= Prostitution in Chile =

Prostitution in Chile is legal, subject to regulation, but related activities such as keeping brothels and pimping are prohibited. Several hundred women were registered as prostitutes with the National Health Service.

Although illegal, brothels are set up in the more remote areas of Chile in ports, mining towns, logging areas or anywhere where there are men working away from home.

==Legal situation==
The promotion and facilitation (procuring and advertising) of prostitution is prohibited, as well as everything related to those under 18 (although the age of sexual consent for consensual and non-commercial acts for heterosexuals is 14 years). Until 1998 male homosexual prostitution was banned as sodomy was considered a crime in Article 365 of the Penal Code.

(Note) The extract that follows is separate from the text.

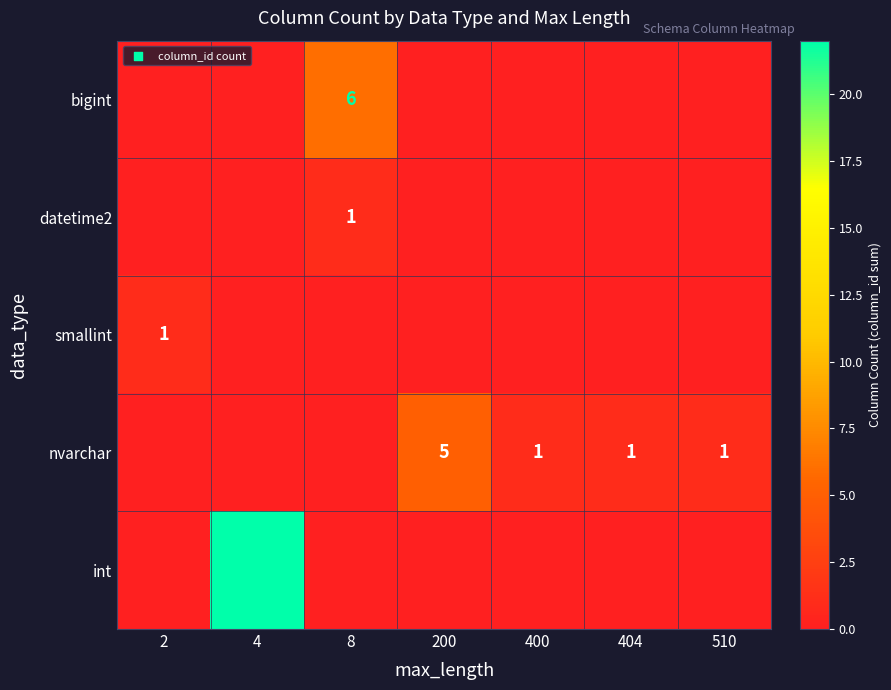

Is it true that datetime2 equals 1 at 8?

True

The same code in articles 373 and 495 sanctions "offences to modesty, morals and good manners", which is applied to those who perform sexual acts in public of any nature, whether or not there is a commercial purpose. However, prostitution may be an aggravating factor of public order, depending on the criteria of Carabineros. However, police often detain prostitutes (usually as a result of complaints by neighbourhood residents) on charges of "offences against morality," which could lead to a 50,000 pesos (55 US dollars) fine or five days in prison.

The Sanitary Code refers to prostitution in Paragraph II of venereal diseases, which specifically prohibits brothels, but legitimises the existence of prostitution.

Chilean law requires sex workers to register with the Health Registry of the Ministry of Health (Minsal), and to undergo periodic medical checks. The Regulation on sexually transmitted infections and the Minsal's management and treatment guidelines includes specific sections on sex workers.

Sex workers have reported that law is frequently not enforced and there is corruption within the police.

==Sex trafficking==

Most human trafficking victims are women and minors trafficked internally for sexual exploitation. Chilean women and girls respond to false job offers and subsequently are subjected to forced prostitution. Victims are also trafficked from the country to Argentina, Peru, Bolivia, the United States, Europe and Asia. Foreign women from Dominican Republic, Haiti, Ecuador, Colombia, and Paraguay, in addition to Asian countries such as China, are lured to Chile with fraudulent job offers and subsequently coerced into prostitution.

The United States Department of State Office to Monitor and Combat Trafficking in Persons ranks Chile as a 'Tier 1' country.

==Child prostitution==
Inducing a minor (below age 18) to have sex in exchange for money or other favours is illegal. Punishment ranges from three to 20 years in prison and a 520,000 pesos (574 US dollars) fine depending on the age of the minor. A police sexual crimes brigade was specifically charged with investigating and prosecuting pedophilia and child pornography cases.

In 2003, the Government of Chile estimated that there were approximately 3,700 children involved in some form of commercial sexual exploitation; in 1999, UNICEF put the number of child prostitutes much higher, estimating that there were approximately 10,000 children between the ages of 6 and 18 involved in prostitution.

Arturo Herrera, the director of Chile's PDI investigative police, resigned in 2009 following scandal in which police officers were deeply involved in a child prostitution ring. It was alleged that police took payment in the form of sex with drugged girls in return for protection of two brothels in Valparaíso run by Carlos Parra Ruis.